Чтоб в будничный мирок мы глубже заглянули,
Один, изобразив две медные кастрюли
Да пару луковиц, положенных на столь,
Hoвейший реализм до крайности довел,
А близ него другой, художник идеальный,
Стремится к прелести легенд первоначальной.
В картине сказочный туманный полусвет,
Деревья странные, каких в природе нет.
Назло теориям сухим и позитивным,
Он хочет быть простым, он хочет быть наивным.

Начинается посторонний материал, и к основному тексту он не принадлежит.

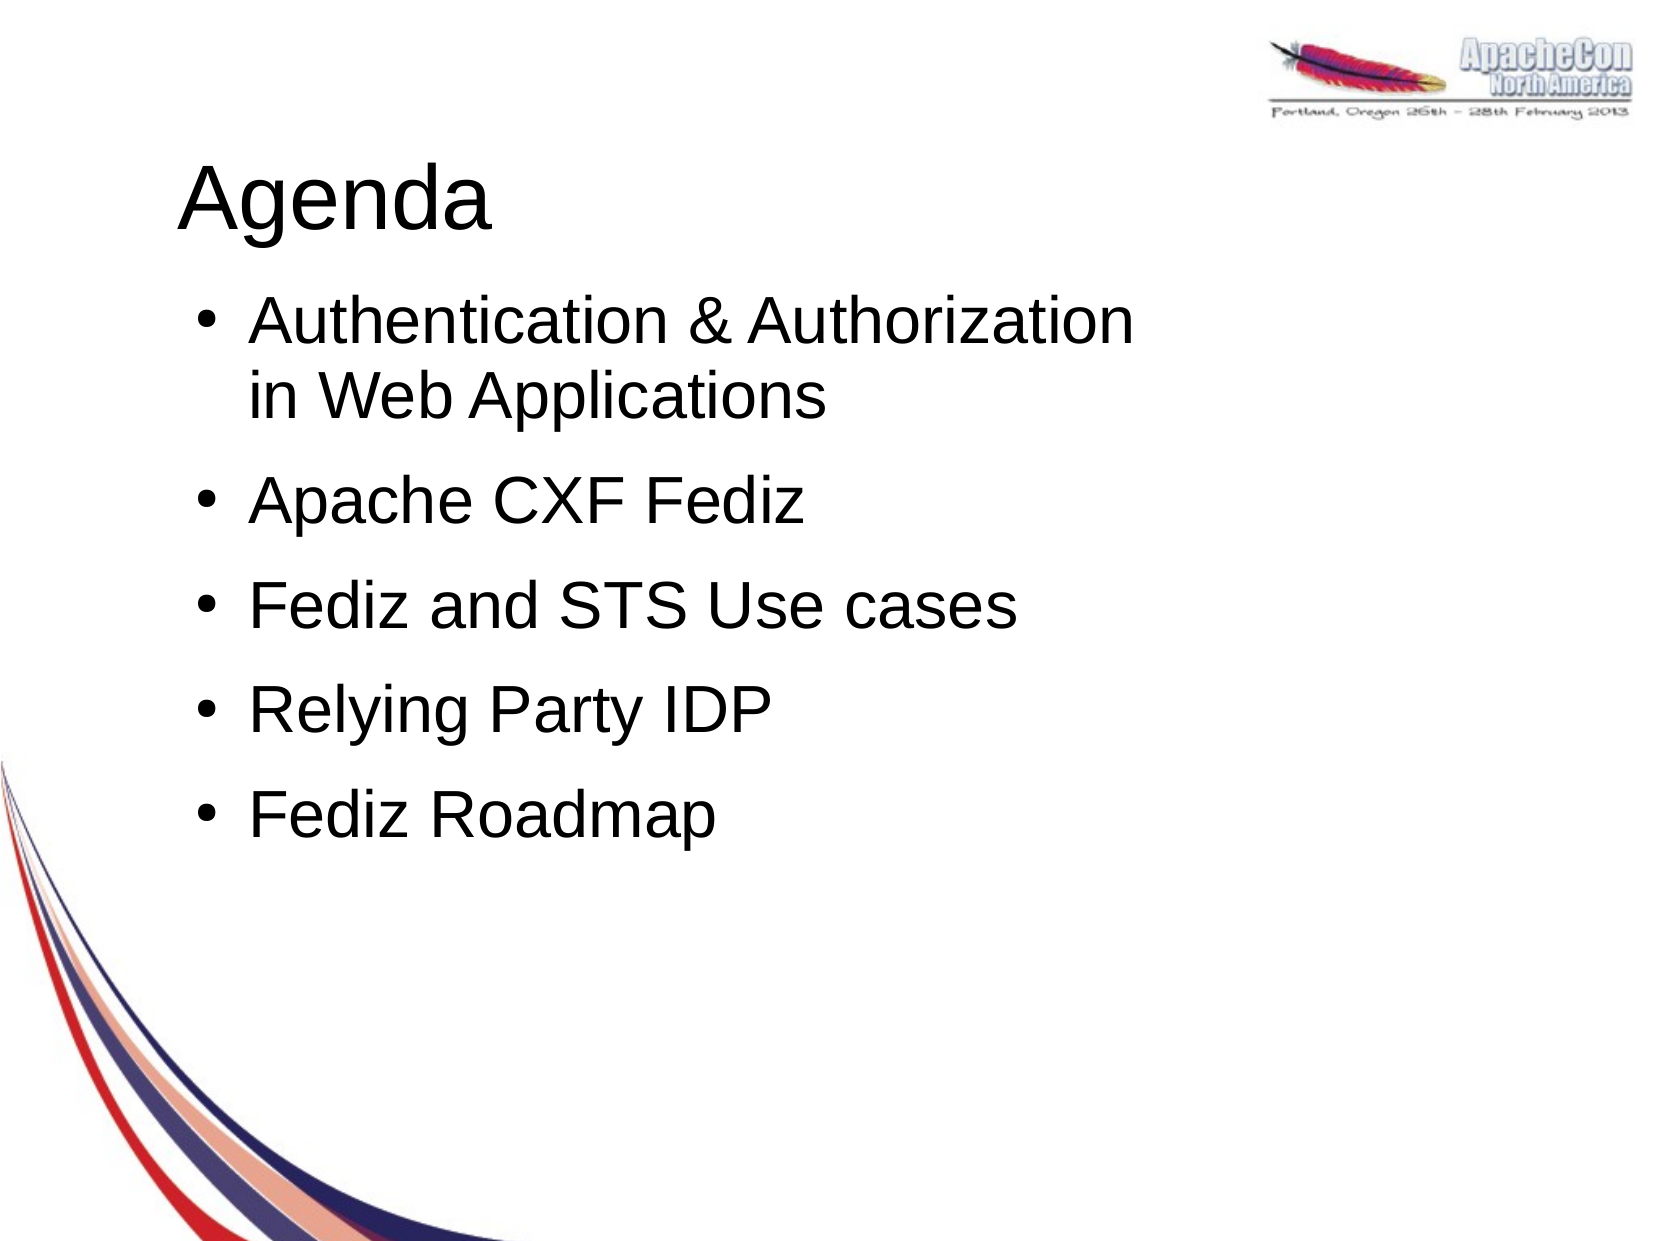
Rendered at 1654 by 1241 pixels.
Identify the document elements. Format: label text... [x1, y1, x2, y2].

title Agenda [177, 146, 1536, 250]
list Authentication & Authorization in Web Applications Apache CXF Fediz Fediz and STS Use cases Relying Party IDP Fediz Roadmap [177, 283, 1536, 990]
picture [0, 0, 1654, 1241]
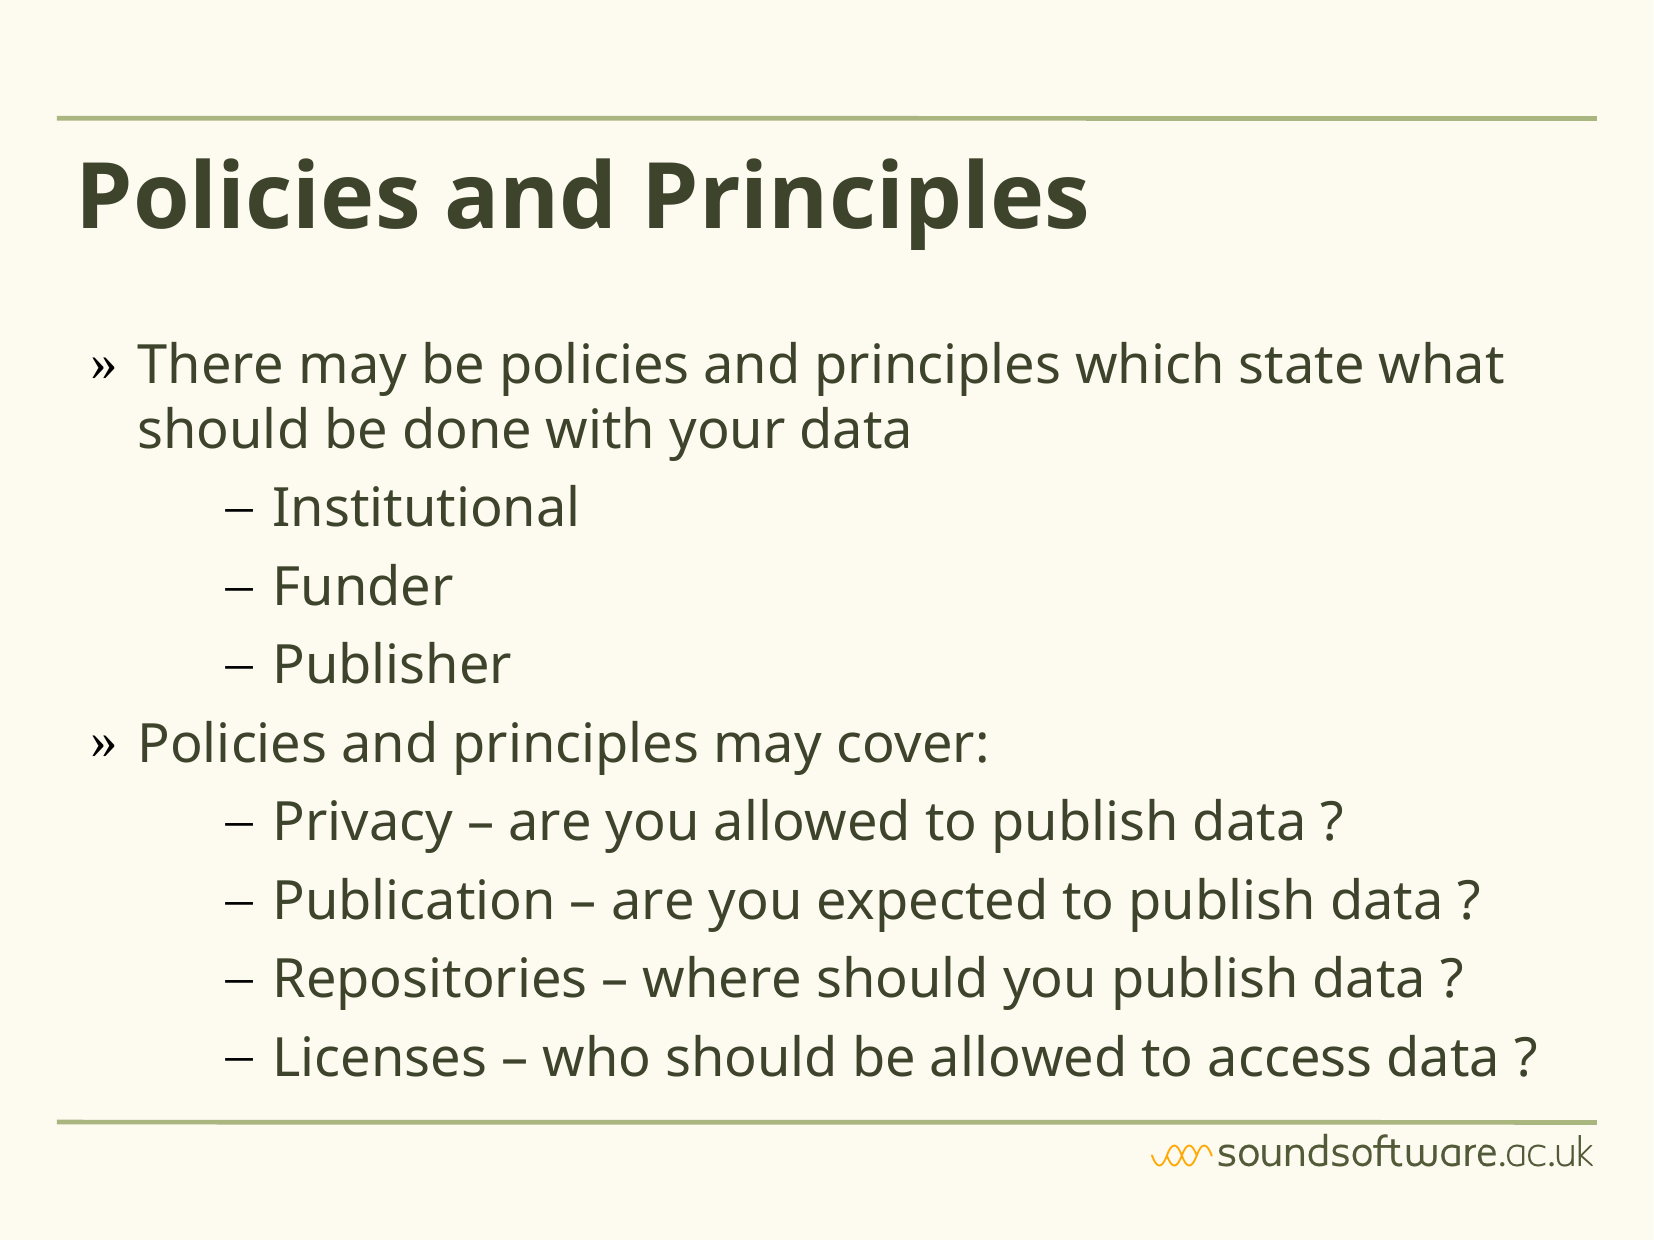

А рядом, в золоте распущенных кудрей,
С улыбкой дерзкою Венера наших дней,
Наемница любви — перед толпой раздета,
О Фрины модные, царицы полусвета, —
В ней ваша красота и ваш апофеоз!..
На той же выставке задумчивый Христос —
В скептической толпе, в гостях у Жюль Симона,
Меж современных лиц Парижского салона,
Печально говорит в картине у Бэро
Про вечную любовь, про вечное добро.
В искусстве наших дней ты побеждаешь снова,
О Галилеянин!.. На проповедь Толстого
Сердца откликнулись: повсюду лик Христа —
В картинах, в мраморе. Пленяет красота
Его загадочной, простой и вечной книги:
Исканье жадное неведомых религий —
Опять в душе у всех. В наш скорбный, темный век,
Быть может, вновь к любви вернется человек
Для разрешения великого вопроса
О счастье на земле… На полотне Рошгросса
Твое падение, твой блеск изображен
В предсмертной оргии, о древний Вавилон!
Заря. Уж гости спят. Порой дыханье слышно
Иль бред. Разлитое вино на ткани пышной…
Курильниц гаснущих тяжелый аромат…
С холодным блеском дня багровый луч лампад
Смешался у рабынь на смуглой голой коже.
Вот пьяный жрец уснул с красавицей на ложе.